Он закинул голову назад, полузакрыл глаза и застыл на минуту с улыбкой на лице.
— Однако не время упиваться властью. Надо собрать все силы для последнего удара.
Штирнер пошел в свою комнату и заперся на ключ.
Через час он вышел усталый, побледневший, поправил нависшую на лоб прядь волос, опустился в кресло и полузакрыл глаза.
Звонок. Штирнер вскочил, как на пружине, и сорвал телефонную трубку.
— Алло! Да, да, я… Это вы, Зауер?
Но звонил не Зауер, а один из агентов Штирнера, Шпильман.

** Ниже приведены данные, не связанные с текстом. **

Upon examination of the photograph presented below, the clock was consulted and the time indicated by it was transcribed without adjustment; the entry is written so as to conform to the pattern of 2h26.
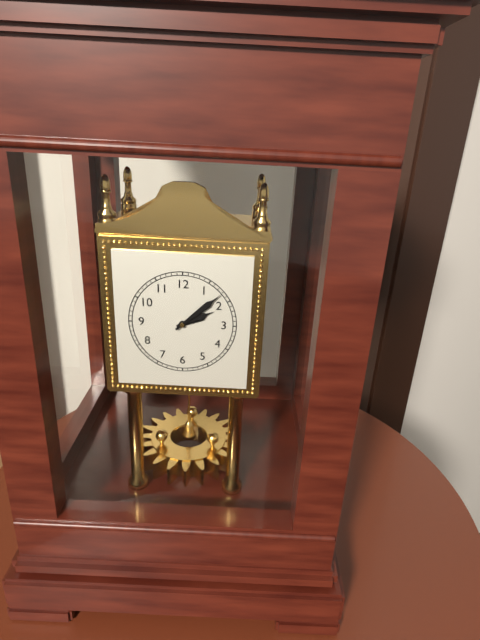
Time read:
2h08
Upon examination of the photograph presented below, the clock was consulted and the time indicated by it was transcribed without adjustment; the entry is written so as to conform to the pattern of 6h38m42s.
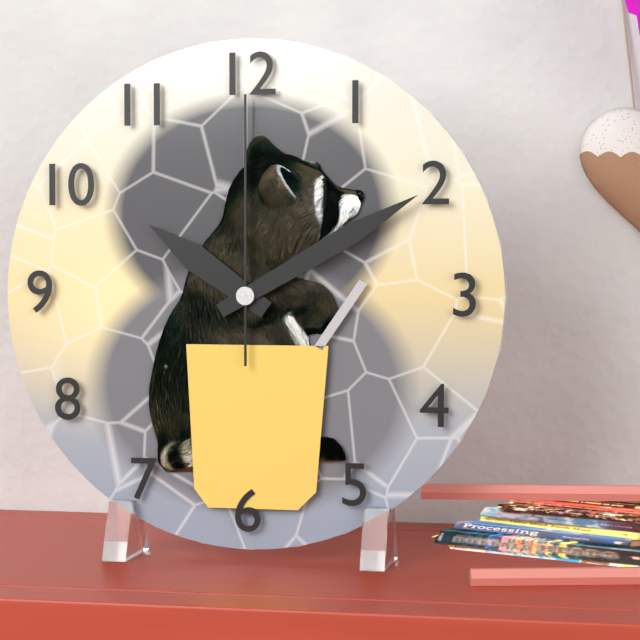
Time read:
10h10m00s
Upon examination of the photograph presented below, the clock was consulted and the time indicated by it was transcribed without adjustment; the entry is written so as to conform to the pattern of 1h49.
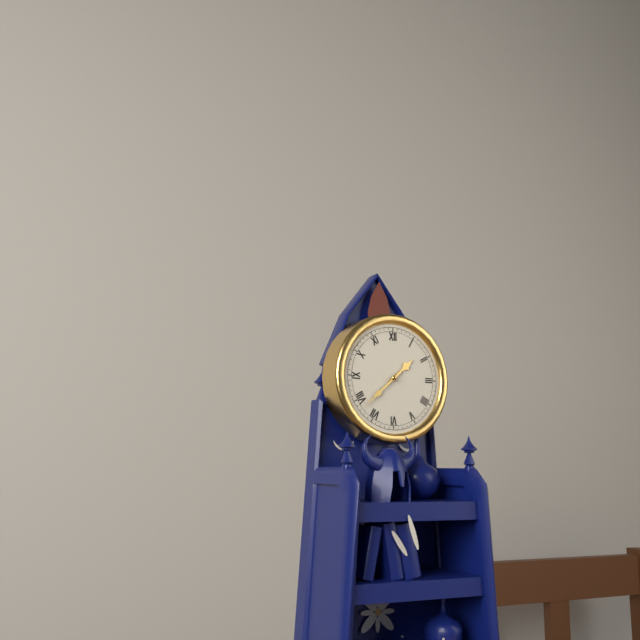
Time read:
1h38
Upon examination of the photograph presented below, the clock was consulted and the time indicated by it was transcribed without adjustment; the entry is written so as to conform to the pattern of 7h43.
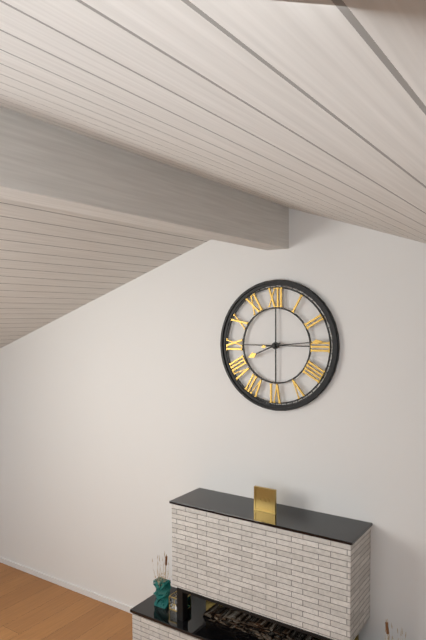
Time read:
8h14
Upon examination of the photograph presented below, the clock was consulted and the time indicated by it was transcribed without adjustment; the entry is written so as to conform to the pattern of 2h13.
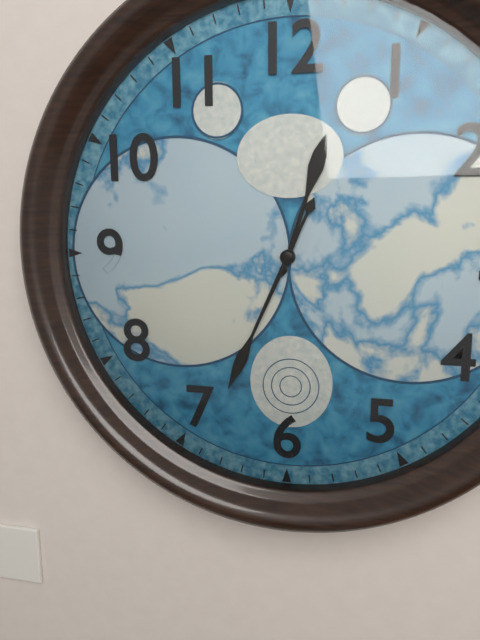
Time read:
12h34
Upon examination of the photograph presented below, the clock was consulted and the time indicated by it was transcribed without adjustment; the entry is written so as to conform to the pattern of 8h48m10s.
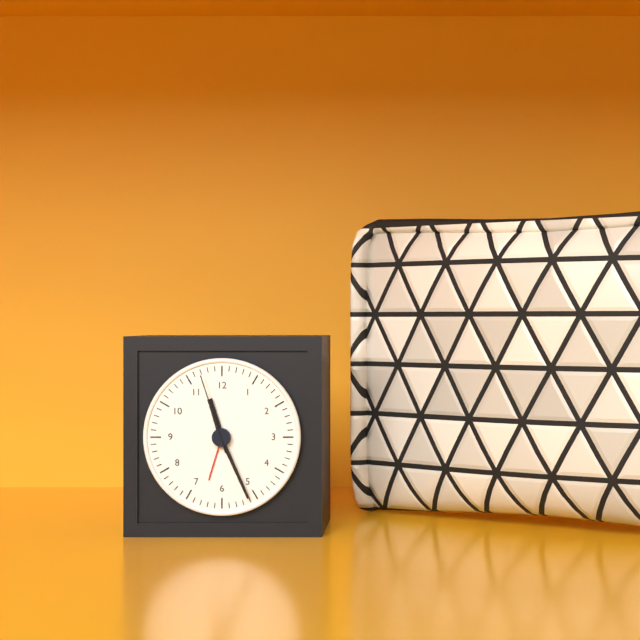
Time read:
11h26m57s
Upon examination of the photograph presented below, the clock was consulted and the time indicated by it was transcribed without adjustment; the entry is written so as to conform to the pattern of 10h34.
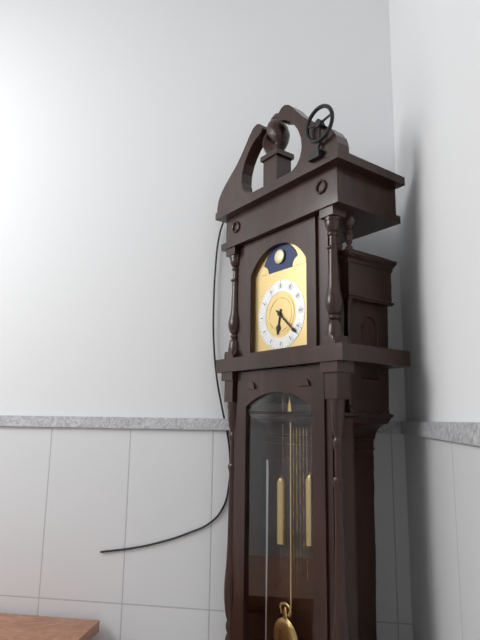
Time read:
6h22
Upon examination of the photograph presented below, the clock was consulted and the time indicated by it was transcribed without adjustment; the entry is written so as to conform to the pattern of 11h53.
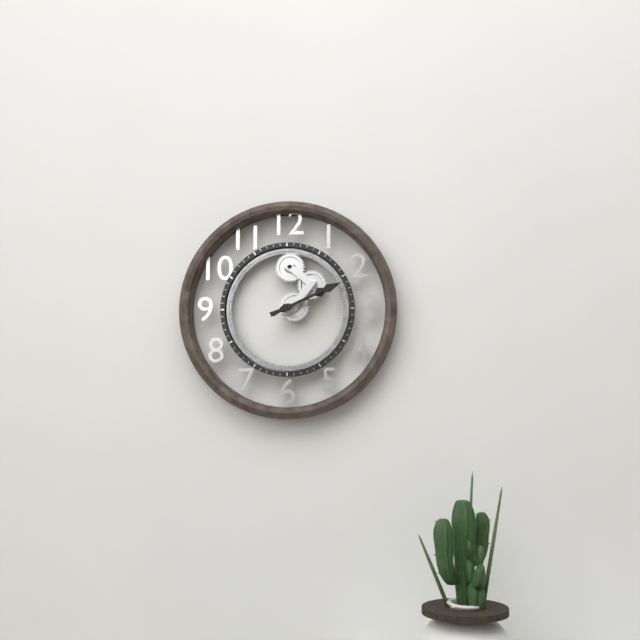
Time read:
2h11
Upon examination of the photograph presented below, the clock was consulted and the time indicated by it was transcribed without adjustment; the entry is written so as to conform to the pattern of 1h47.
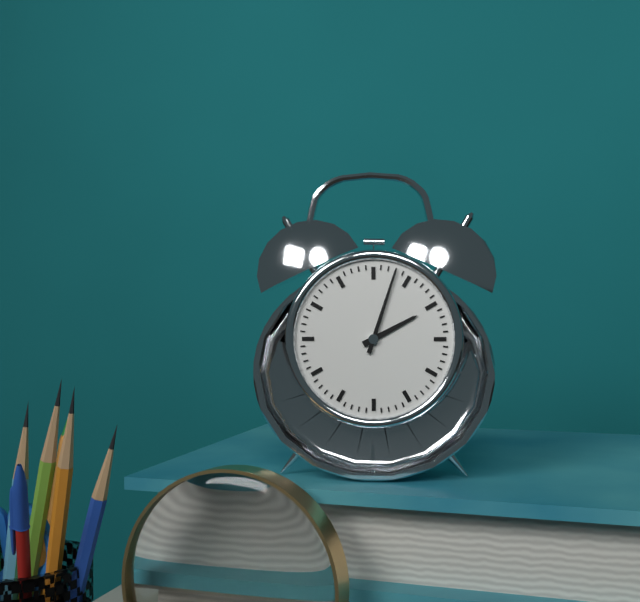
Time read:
2h03
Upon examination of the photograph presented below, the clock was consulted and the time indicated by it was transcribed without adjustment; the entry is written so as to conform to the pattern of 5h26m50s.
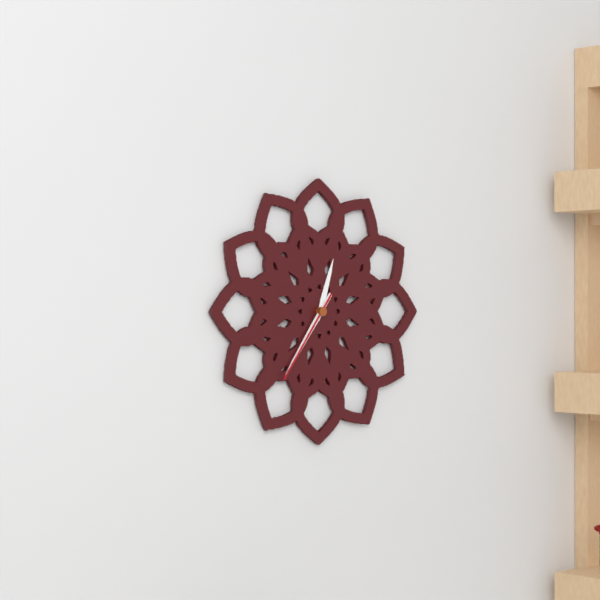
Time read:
12h36m36s
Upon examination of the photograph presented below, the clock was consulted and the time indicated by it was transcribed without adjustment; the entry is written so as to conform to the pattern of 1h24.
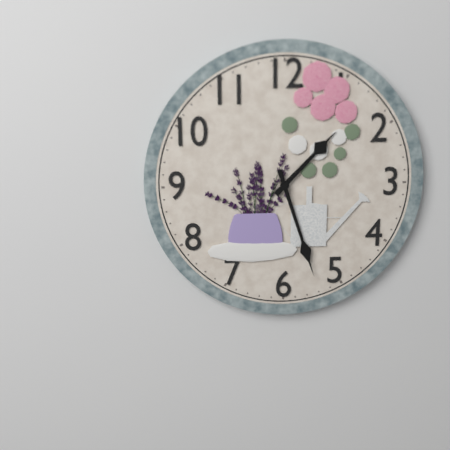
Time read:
1h27
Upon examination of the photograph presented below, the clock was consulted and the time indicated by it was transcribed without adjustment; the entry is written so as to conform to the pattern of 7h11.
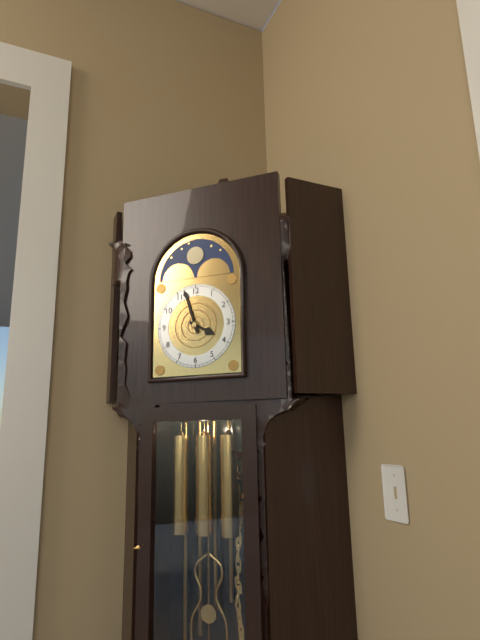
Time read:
3h57
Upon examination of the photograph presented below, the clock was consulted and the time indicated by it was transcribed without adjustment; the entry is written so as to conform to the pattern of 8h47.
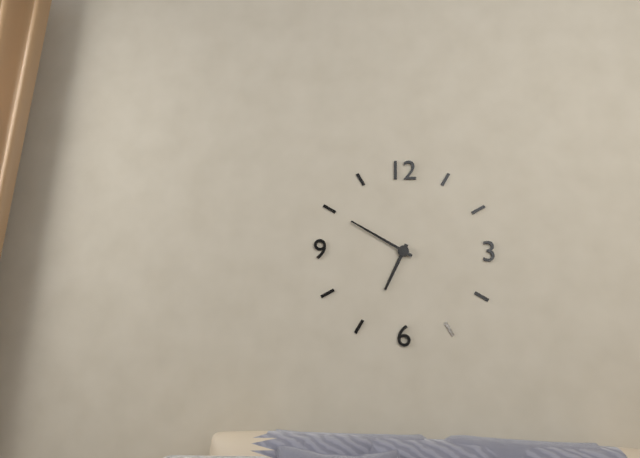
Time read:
6h50
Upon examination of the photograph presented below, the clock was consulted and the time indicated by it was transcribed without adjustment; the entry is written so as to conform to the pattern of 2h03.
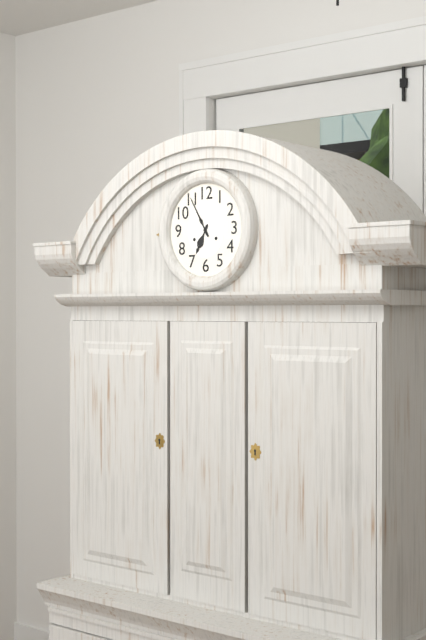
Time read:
6h55
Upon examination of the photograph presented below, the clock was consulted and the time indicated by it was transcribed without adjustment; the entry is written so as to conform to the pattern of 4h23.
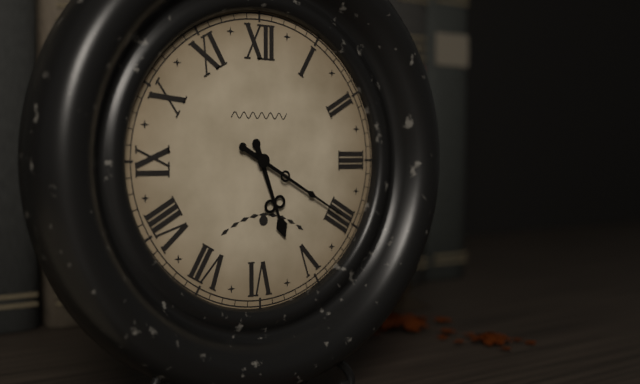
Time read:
5h20
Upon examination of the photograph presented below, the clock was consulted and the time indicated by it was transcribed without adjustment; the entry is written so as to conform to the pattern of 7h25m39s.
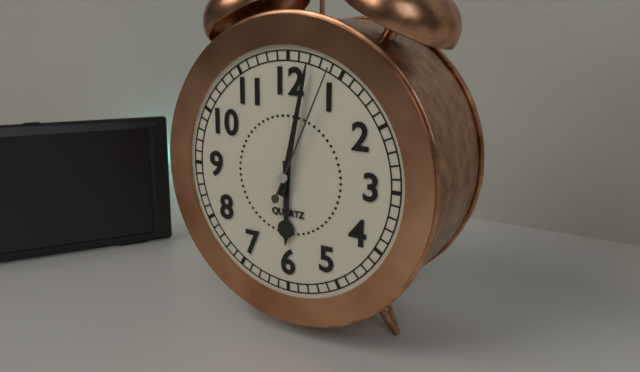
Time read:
6h02m04s
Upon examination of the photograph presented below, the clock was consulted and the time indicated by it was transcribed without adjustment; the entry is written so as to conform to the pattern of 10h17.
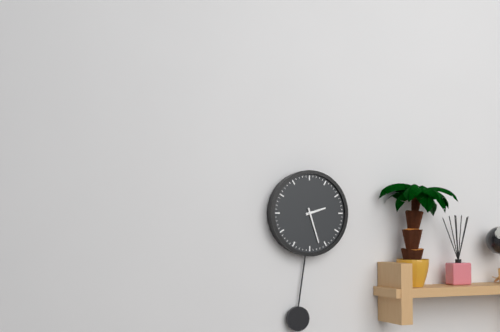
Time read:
2h27
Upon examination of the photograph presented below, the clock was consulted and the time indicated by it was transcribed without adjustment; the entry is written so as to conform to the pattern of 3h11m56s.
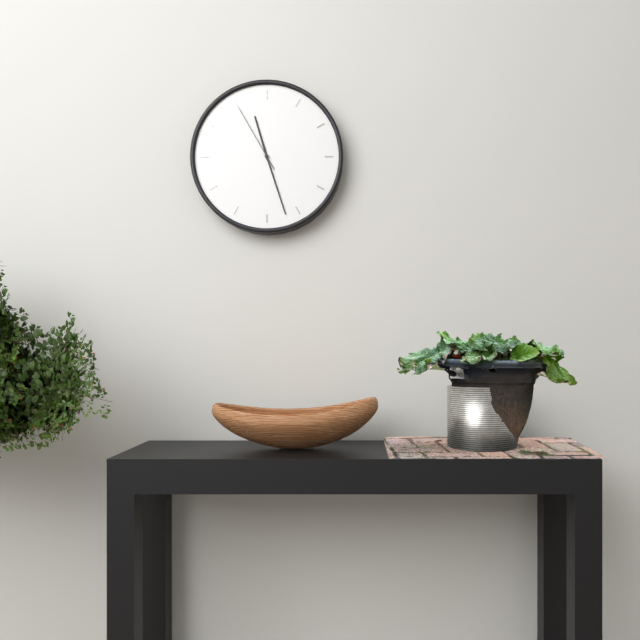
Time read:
11h27m55s
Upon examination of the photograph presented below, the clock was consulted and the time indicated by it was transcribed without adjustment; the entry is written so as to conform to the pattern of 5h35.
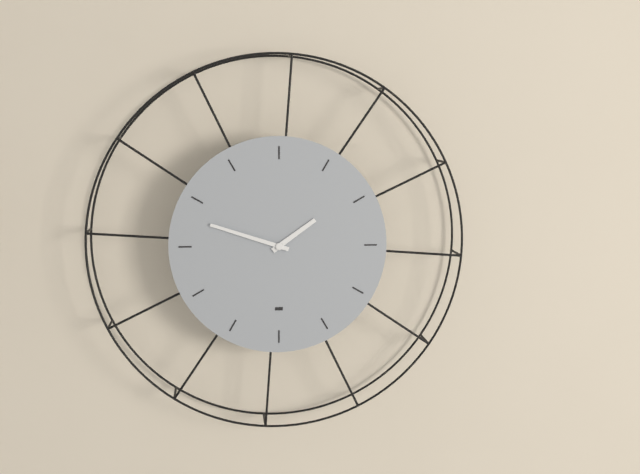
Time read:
1h48
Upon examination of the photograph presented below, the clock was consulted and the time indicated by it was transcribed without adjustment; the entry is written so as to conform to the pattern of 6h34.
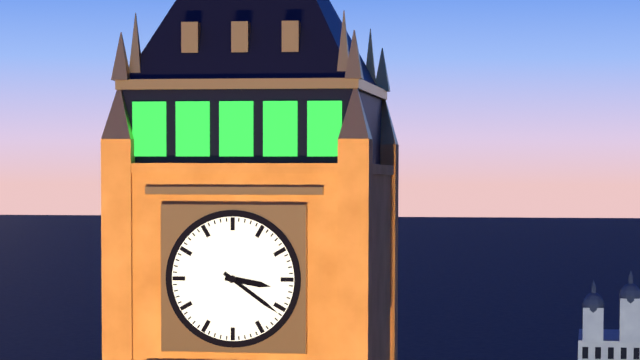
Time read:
3h21
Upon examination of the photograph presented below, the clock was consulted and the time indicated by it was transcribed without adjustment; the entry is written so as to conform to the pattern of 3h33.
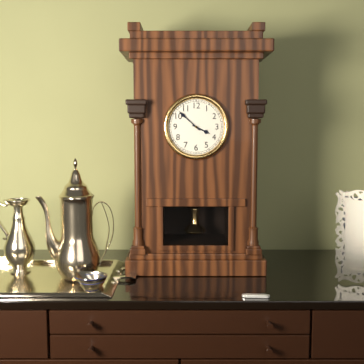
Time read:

— Ошеломляющая неожиданность! Только что кончилось заседание. Правительство отклонило утверждение устава акционерного общества. Шумахер, бывший на заседании, крикнул в лицо министру: «Предатель!» Мюнстерберга хватил удар, и он в бессознательном состоянии отвезен домой.
Штирнер не дослушал. Дрожащей от волнения рукой он опустил телефонную трубку и так громко крикнул на весь кабинет: «Победа!», что проснулся лежавший у его кресла Фальк и, вскочив, с недоумением посмотрел на своего хозяина.
— Победа, Фальк! — Бросив в угол кабинета платок, Штирнер приказал: — Пиль!
Собака в несколько прыжков добежала до платка, схватила его и принесла хозяину.
— Вот так все они теперь! Ха-ха-ха!.. — нервно смеялся Штирнер. Он поднял собаку за передние лапы и поцеловал ее в лоб. — Но их я не буду целовать, Фальк, потому что они глупее тебя и они меня ненавидят. О, тем приятнее заставить их носить поноску!
Опять звонок.
— Зауер? Да, я уже знаю. Мне сказал Шпильман. Как реагирует биржа?
— Взрыв бомбы произвел бы меньшее впечатление. Биржа превратилась в сумасшедший дом.
— Акции Мюнстерберга?
— Головокружительно падают. Вы гений, Штирнер!
— Теперь не до комплиментов. Когда акции крахнувших банков будут котироваться по цене оберточной бумаги, можно будет скупить их… Мы сумеем вернуть им ценность. Но это успеется. Дело сделано, и вы можете уехать, Зауер!
— Я не могу выйти. Люди превратились в обезумевшее стадо. Сюда не могут даже пробраться санитары «Скорой помощи», чтобы унести упавших в обморок и смятых толпой.